Monday, July 1, 2013

Urang Rantau


Merantau bagi Urang Awak seolah telah menjadi kewajiban adat yang tak bisa lagi ditawar-tawar. Karantau madang di hulu, babuah babungo balun…..dstnya.
Kalau boleh ditambah, marantau juga laksana proses benih menjadi padi. Benih tidak akan menjadi padi kalau tidak dipindahkan dari persemaian, artinya urang awak kalau mau jadi “orang besar” harus merantau!. Dan itu terbukti dengan banyaknya urang awak yang jadi orang besar di negeri orang (perantauan), begitu juga dengan orang besar orang besar yang ada di Sumatra Barat saat ini, rata-rata mereka punya pengalaman merantau.
Bukan hanya rantau dakek antar daerah dalam Sumatra Barat tetapi telah melampaui sikilang  aia bangih, melintas durian ditakuak rajo dan menyeberangi ombak nan badabua. Medan, Pekanbaru, Jambi dan Pulau Jawa, setiap daerah dari Sabang sampai Merauke jadi tempat merantau, bahkan tidak sedikit “si-Minang” yang merantau sampai ke Negeri Sembilan Malaysia dan Mancanegara. Saking banyaknya sampai ada ungkapan yang, “Jika telah ada kehidupan kehidupan di bulan atau planet lain maka di sana pun akan ada rumah masakan Padang”, artinya dimana ada kehidupan di situ akan ada orang Minang. Berdasarkan data yang dirilis sebuah situs internet (Wikipedia Indonesia), saat ini jumlah populasi suku Minangkabau sekitar 12 juta orang dan berdomisili di perantauan sebesar 8 jutaan.

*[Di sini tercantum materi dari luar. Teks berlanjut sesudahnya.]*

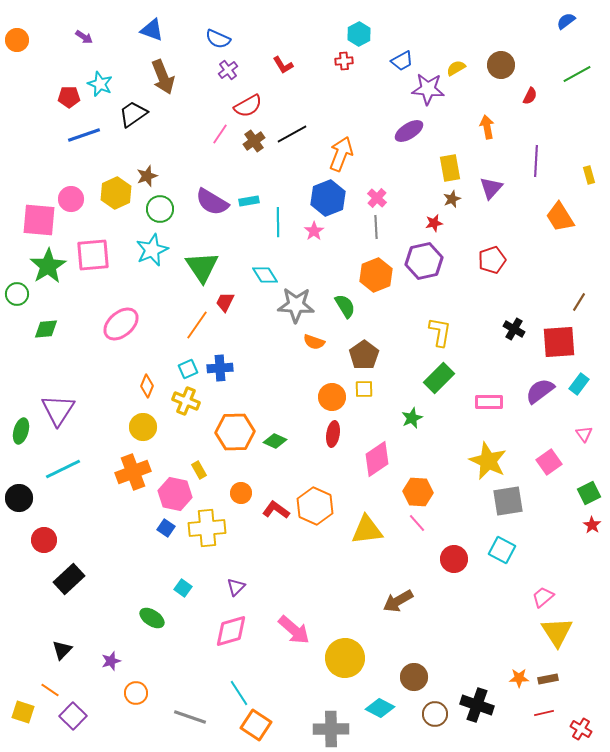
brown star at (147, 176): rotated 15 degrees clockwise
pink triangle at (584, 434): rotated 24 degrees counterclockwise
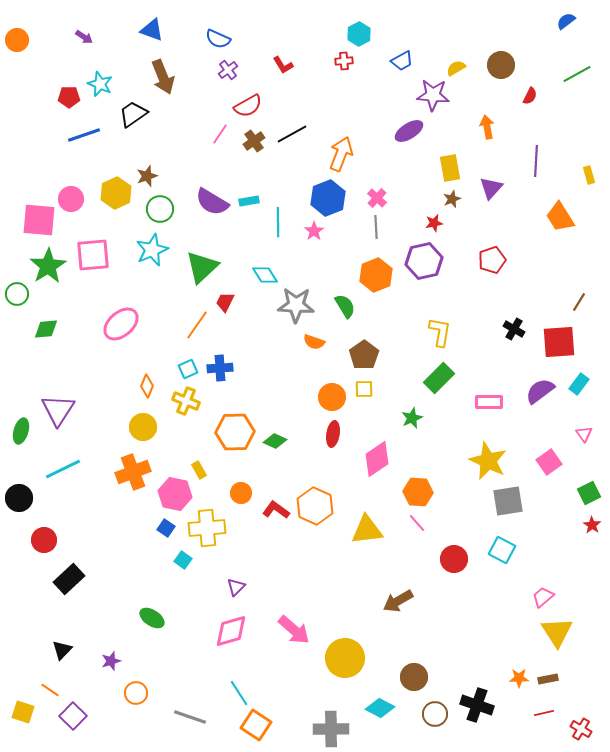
purple star at (428, 89): moved 5 px right, 6 px down
green triangle at (202, 267): rotated 21 degrees clockwise
cyan square at (183, 588): moved 28 px up
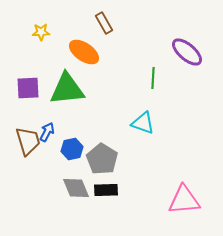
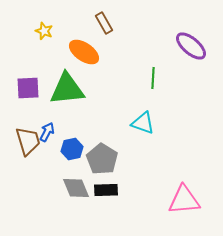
yellow star: moved 3 px right, 1 px up; rotated 24 degrees clockwise
purple ellipse: moved 4 px right, 6 px up
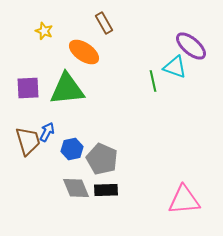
green line: moved 3 px down; rotated 15 degrees counterclockwise
cyan triangle: moved 32 px right, 56 px up
gray pentagon: rotated 8 degrees counterclockwise
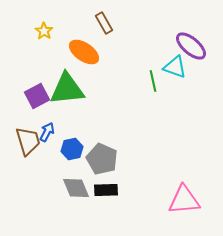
yellow star: rotated 12 degrees clockwise
purple square: moved 9 px right, 8 px down; rotated 25 degrees counterclockwise
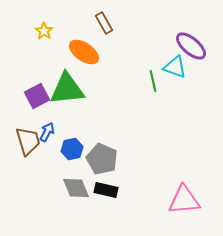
black rectangle: rotated 15 degrees clockwise
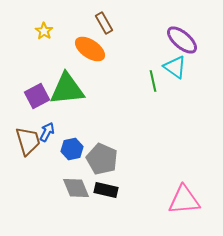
purple ellipse: moved 9 px left, 6 px up
orange ellipse: moved 6 px right, 3 px up
cyan triangle: rotated 15 degrees clockwise
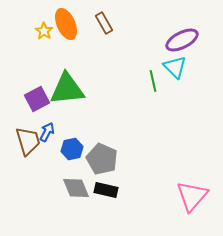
purple ellipse: rotated 68 degrees counterclockwise
orange ellipse: moved 24 px left, 25 px up; rotated 32 degrees clockwise
cyan triangle: rotated 10 degrees clockwise
purple square: moved 3 px down
pink triangle: moved 8 px right, 4 px up; rotated 44 degrees counterclockwise
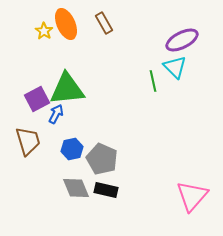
blue arrow: moved 9 px right, 18 px up
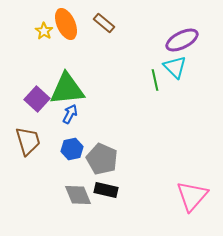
brown rectangle: rotated 20 degrees counterclockwise
green line: moved 2 px right, 1 px up
purple square: rotated 20 degrees counterclockwise
blue arrow: moved 14 px right
gray diamond: moved 2 px right, 7 px down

Walau tidak semua perantau kita berhasil dan sukses menjadi orang besar dan kaya, tetapi dari yang kita lihat ditiap Hari Raya sulit mengatakan mereka sebagai orang susah. Rata-rata mereka pulang dengan mobil atau motor sehingga jalanan yang biasanya lengang menjadi macet!. Jalur Payakumbuh-Padang yang biasanya ditempuh 2,5 jam selama libur lebaran bisa memerlukan waktu 10 jam!. Merka juga sangat “boros”, uang sangat gampang mereka berikan atau sumbangkan. Bahkan yang lebih luar biasa, ada perantau yang berani menawar lelang “singgang ayam” di atas 10 juta!. Indak kayo jo namonyo tu?
Selain yang peduli dengan kampug, ada juga perantau yang ketika pulang hanya sok pamer “manggaya ka urang kampung” dengan mobil yang mengkilap, bicara dengan bahasa Indonesia yang diselingi istilah asing walau patah-patah dan logat padangnya masih kental. Sangat suka membanding-bandingkan negeri rantau dan kampuang, mengkritik orang kampung atau menyalahkan pemerintahan daerah kita yang tidak bisa berbuat begini-begitu. Persis seperti kritik Sutan Rajo Angek terhadap perantau dalam sebuah cerita Balerong Group Jakarta pimpinan Yus Dt. Parpatiah : Urang rantau tu pulang pai “mamburangahi” urang kampuang, ko salah, ko buruak! Dan ketika ditanya apa solusinya terhadap kritikan tersebut atau diminta bantuannya, e.e mereka bergegas-gegas balik ke rantau sambil berucap nanti akan dikirim dari rantau. Tetapi sampai Hari Lebaran berikutnya kiriman tersebut tidak pernah juga sampai, ha.ha.
Dengan beragam gayanya bagaimanpun juga perantau merupakan aset dan potensi yang luar biasa bagi daerah yang harus digarap secara maksimal. Misalnya saja, dari 8 juta perantau jika tiap tahunnya ada 2 jutaan yang pulang kampung dan masing-masing membawa dan membelanjakan uangnya sebesar Rp 1 juta berarti uang masuk atau devisa bagi Ranah Minang mencapai Rp 2 triliun!